__DATA SUPPLIED__
★ ★ ★ ★ ★

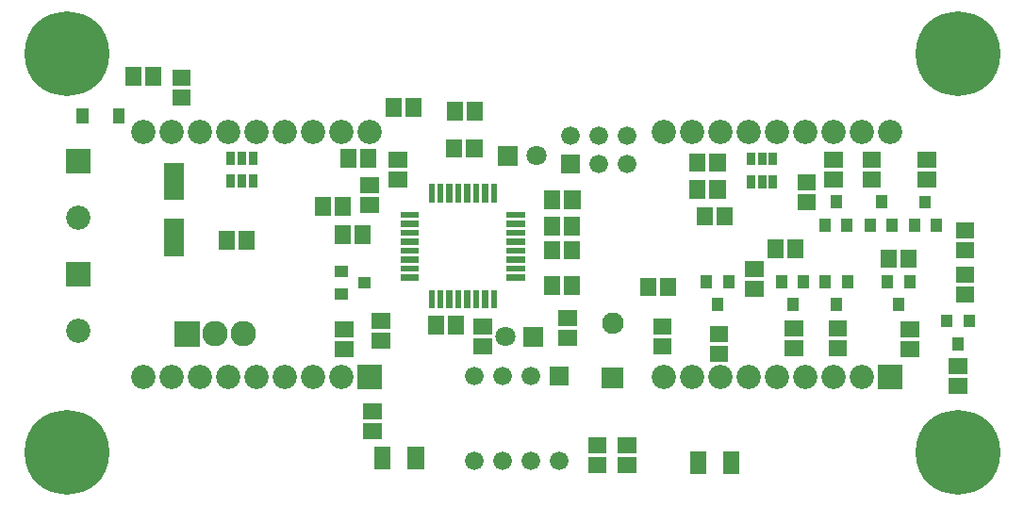
<source format=gbr>
G04 start of page 6 for group -4063 idx -4063 *
G04 Title: (unknown), componentmask *
G04 Creator: pcb 20110918 *
G04 CreationDate: Tue 05 Feb 2013 03:16:39 AM GMT UTC *
G04 For: railfan *
G04 Format: Gerber/RS-274X *
G04 PCB-Dimensions: 350000 175000 *
G04 PCB-Coordinate-Origin: lower left *
%MOIN*%
%FSLAX25Y25*%
%LNTOPMASK*%
%ADD71R,0.0217X0.0217*%
%ADD70R,0.0420X0.0420*%
%ADD69R,0.0690X0.0690*%
%ADD68R,0.0300X0.0300*%
%ADD67R,0.0400X0.0400*%
%ADD66R,0.0572X0.0572*%
%ADD65C,0.0710*%
%ADD64C,0.0660*%
%ADD63C,0.0760*%
%ADD62C,0.0900*%
%ADD61C,0.0860*%
%ADD60C,0.0001*%
%ADD59C,0.2997*%
G54D59*X17000Y17000D03*
Y158000D03*
G54D60*G36*
X16700Y124300D02*Y115700D01*
X25300D01*
Y124300D01*
X16700D01*
G37*
G54D61*X21000Y100000D03*
G54D60*G36*
X16700Y84300D02*Y75700D01*
X25300D01*
Y84300D01*
X16700D01*
G37*
G54D61*X21000Y60000D03*
G54D62*X79500Y59000D03*
X69500D03*
G54D60*G36*
X55000Y63500D02*Y54500D01*
X64000D01*
Y63500D01*
X55000D01*
G37*
G54D61*X74000Y43700D03*
Y130300D03*
X64000D03*
X54000D03*
X44000D03*
X64000Y43700D03*
X54000D03*
X44000D03*
G54D59*X332000Y17000D03*
G54D60*G36*
X303700Y48000D02*Y39400D01*
X312300D01*
Y48000D01*
X303700D01*
G37*
G54D61*X298000Y43700D03*
X288000D03*
X278000D03*
X268000D03*
X258000D03*
G54D59*X332000Y158000D03*
G54D61*X308000Y130300D03*
X298000D03*
X288000D03*
X278000D03*
X268000D03*
X258000D03*
X248000Y43700D03*
X238000D03*
X228000D03*
G54D60*G36*
X206200Y47194D02*Y39594D01*
X213800D01*
Y47194D01*
X206200D01*
G37*
G54D63*X210000Y62606D03*
G54D60*G36*
X187700Y47300D02*Y40700D01*
X194300D01*
Y47300D01*
X187700D01*
G37*
G54D64*X181000Y44000D03*
X171000D03*
X161000D03*
G54D60*G36*
X178450Y61550D02*Y54450D01*
X185550D01*
Y61550D01*
X178450D01*
G37*
G54D65*X172000Y58000D03*
G54D64*X161000Y14000D03*
X171000D03*
X181000D03*
X191000D03*
G54D60*G36*
X119700Y48000D02*Y39400D01*
X128300D01*
Y48000D01*
X119700D01*
G37*
G54D61*X114000Y43700D03*
X104000D03*
X94000D03*
X84000D03*
X248000Y130300D03*
X238000D03*
X228000D03*
G54D64*X205000Y119000D03*
X215000D03*
X205000Y129000D03*
X215000D03*
G54D60*G36*
X169450Y125550D02*Y118450D01*
X176550D01*
Y125550D01*
X169450D01*
G37*
G54D65*X183000Y122000D03*
G54D60*G36*
X191700Y122300D02*Y115700D01*
X198300D01*
Y122300D01*
X191700D01*
G37*
G54D64*X195000Y129000D03*
G54D61*X124000Y130300D03*
X114000D03*
X104000D03*
X94000D03*
X84000D03*
G54D66*X114607Y60543D02*X115393D01*
X114607Y53457D02*X115393D01*
X124607Y24457D02*X125393D01*
X124607Y31543D02*X125393D01*
G54D67*X113700Y81000D02*X114300D01*
X113700Y73200D02*X114300D01*
X121900Y77100D02*X122500D01*
G54D66*X127607Y63543D02*X128393D01*
X127607Y56457D02*X128393D01*
G54D68*X78900Y122000D02*Y120400D01*
G54D69*X55000Y115992D02*Y109693D01*
Y96307D02*Y90008D01*
G54D66*X80543Y92393D02*Y91607D01*
X73457Y92393D02*Y91607D01*
G54D68*X75000Y122000D02*Y120400D01*
G54D70*X35400Y136600D02*Y135400D01*
X22500Y136600D02*Y135400D01*
G54D66*X40457Y150393D02*Y149607D01*
X47543Y150393D02*Y149607D01*
X57107Y149543D02*X57893D01*
X57107Y142457D02*X57893D01*
G54D68*X82800Y122000D02*Y120400D01*
G54D66*X123543Y121393D02*Y120607D01*
X116457Y121393D02*Y120607D01*
G54D68*X75000Y113800D02*Y112200D01*
X78900Y113800D02*Y112200D01*
X82800Y113800D02*Y112200D01*
G54D66*X107457Y104393D02*Y103607D01*
G54D71*X145977Y73434D02*Y69008D01*
X149126Y73434D02*Y69008D01*
X152276Y73434D02*Y69008D01*
X155425Y73434D02*Y69008D01*
X158575Y73434D02*Y69008D01*
X161725Y73434D02*Y69008D01*
G54D66*X114543Y104393D02*Y103607D01*
X121543Y94393D02*Y93607D01*
X114457Y94393D02*Y93607D01*
X123607Y104457D02*X124393D01*
X123607Y111543D02*X124393D01*
X133607Y113457D02*X134393D01*
G54D71*X136008Y101023D02*X140434D01*
X136008Y97874D02*X140434D01*
X136008Y94724D02*X140434D01*
X136008Y91575D02*X140434D01*
X136008Y88425D02*X140434D01*
X136008Y85275D02*X140434D01*
X136008Y82126D02*X140434D01*
X136008Y78976D02*X140434D01*
G54D66*X133607Y120543D02*X134393D01*
X161043Y124893D02*Y124107D01*
X153957Y124893D02*Y124107D01*
X161343Y138193D02*Y137407D01*
X154257Y138193D02*Y137407D01*
X139543Y139393D02*Y138607D01*
X132457Y139393D02*Y138607D01*
G54D71*X161724Y110992D02*Y106566D01*
X158575Y110992D02*Y106566D01*
X155425Y110992D02*Y106566D01*
X152275Y110992D02*Y106566D01*
X149126Y110992D02*Y106566D01*
X145976Y110992D02*Y106566D01*
G54D66*X273607Y61043D02*X274393D01*
X273607Y53957D02*X274393D01*
X289107Y61043D02*X289893D01*
X289107Y53957D02*X289893D01*
G54D67*X277500Y77800D02*Y77200D01*
X285200Y77800D02*Y77200D01*
X273600Y69600D02*Y69000D01*
X289100Y69600D02*Y69000D01*
X293000Y77800D02*Y77200D01*
X247100Y69600D02*Y69000D01*
G54D66*X267457Y89393D02*Y88607D01*
X274543Y89393D02*Y88607D01*
G54D68*X258900Y113500D02*Y111900D01*
X262800Y113500D02*Y111900D01*
X266700Y113500D02*Y111900D01*
X262800Y121700D02*Y120100D01*
X258900Y121700D02*Y120100D01*
G54D66*X247043Y110393D02*Y109607D01*
X249543Y100893D02*Y100107D01*
X239957Y110393D02*Y109607D01*
X242457Y100893D02*Y100107D01*
X247043Y119893D02*Y119107D01*
X239957Y119893D02*Y119107D01*
X278107Y105457D02*X278893D01*
G54D67*X288900Y106000D02*Y105400D01*
X304900Y106000D02*Y105400D01*
G54D66*X301107Y113457D02*X301893D01*
X301107Y120543D02*X301893D01*
G54D67*X285000Y97800D02*Y97200D01*
X292800Y97800D02*Y97200D01*
X301000Y97800D02*Y97200D01*
X308800Y97800D02*Y97200D01*
G54D66*X320607Y113457D02*X321393D01*
X320607Y120543D02*X321393D01*
G54D68*X266700Y121700D02*Y120100D01*
G54D66*X278107Y112543D02*X278893D01*
X287607Y113457D02*X288393D01*
X287607Y120543D02*X288393D01*
X314607Y60543D02*X315393D01*
X314607Y53457D02*X315393D01*
X331607Y47543D02*X332393D01*
G54D67*X335900Y63900D02*Y63300D01*
X328100Y63900D02*Y63300D01*
X332000Y55700D02*Y55100D01*
G54D66*X331607Y40457D02*X332393D01*
X334107Y88457D02*X334893D01*
X334107Y80043D02*X334893D01*
X334107Y72957D02*X334893D01*
X334107Y95543D02*X334893D01*
G54D67*X316600Y97700D02*Y97100D01*
X320500Y105900D02*Y105300D01*
X324400Y97700D02*Y97100D01*
X315000Y77800D02*Y77200D01*
X307200Y77800D02*Y77200D01*
X311100Y69600D02*Y69000D01*
G54D66*X307457Y85893D02*Y85107D01*
X314543Y85893D02*Y85107D01*
X193607Y64543D02*X194393D01*
X204107Y12457D02*X204893D01*
X204107Y19543D02*X204893D01*
X214607D02*X215393D01*
X214607Y12457D02*X215393D01*
X193607Y57457D02*X194393D01*
X163607Y54457D02*X164393D01*
X163607Y61543D02*X164393D01*
X154543Y62393D02*Y61607D01*
X147457Y62393D02*Y61607D01*
X240095Y14681D02*Y12319D01*
X140405Y16181D02*Y13819D01*
X128595Y16181D02*Y13819D01*
X251905Y14681D02*Y12319D01*
G54D71*X164874Y73434D02*Y69008D01*
X168024Y73434D02*Y69008D01*
G54D66*X188657Y106793D02*Y106007D01*
X195743Y106793D02*Y106007D01*
X188457Y97393D02*Y96607D01*
X195543Y97393D02*Y96607D01*
X188457Y88893D02*Y88107D01*
X195543Y88893D02*Y88107D01*
Y76393D02*Y75607D01*
X188457Y76393D02*Y75607D01*
G54D67*X269700Y77800D02*Y77200D01*
G54D66*X259607Y82043D02*X260393D01*
X259607Y74957D02*X260393D01*
G54D67*X251000Y77800D02*Y77200D01*
G54D66*X247107Y59043D02*X247893D01*
X247107Y51957D02*X247893D01*
X227107Y61543D02*X227893D01*
X227107Y54457D02*X227893D01*
X222457Y75893D02*Y75107D01*
X229543Y75893D02*Y75107D01*
G54D67*X243200Y77800D02*Y77200D01*
G54D71*X173566Y78977D02*X177992D01*
X173566Y82126D02*X177992D01*
X173566Y85276D02*X177992D01*
X173566Y88425D02*X177992D01*
X173566Y91575D02*X177992D01*
X173566Y94725D02*X177992D01*
X173566Y97874D02*X177992D01*
X173566Y101024D02*X177992D01*
X168023Y110992D02*Y106566D01*
X164874Y110992D02*Y106566D01*
M02*

</source>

★ ★ ★ ★ ★

__ACTION ITEM__
A verbatim transcription is needed of the lines above, starting at the line with "X188457Y97393D02*Y96607D01*" and ending at the line with "X222457Y75893D02*Y75107D01*", both included, and of nothing else.

__RESULT OF THE TASK__
X188457Y97393D02*Y96607D01*
X195543Y97393D02*Y96607D01*
X188457Y88893D02*Y88107D01*
X195543Y88893D02*Y88107D01*
Y76393D02*Y75607D01*
X188457Y76393D02*Y75607D01*
G54D67*X269700Y77800D02*Y77200D01*
G54D66*X259607Y82043D02*X260393D01*
X259607Y74957D02*X260393D01*
G54D67*X251000Y77800D02*Y77200D01*
G54D66*X247107Y59043D02*X247893D01*
X247107Y51957D02*X247893D01*
X227107Y61543D02*X227893D01*
X227107Y54457D02*X227893D01*
X222457Y75893D02*Y75107D01*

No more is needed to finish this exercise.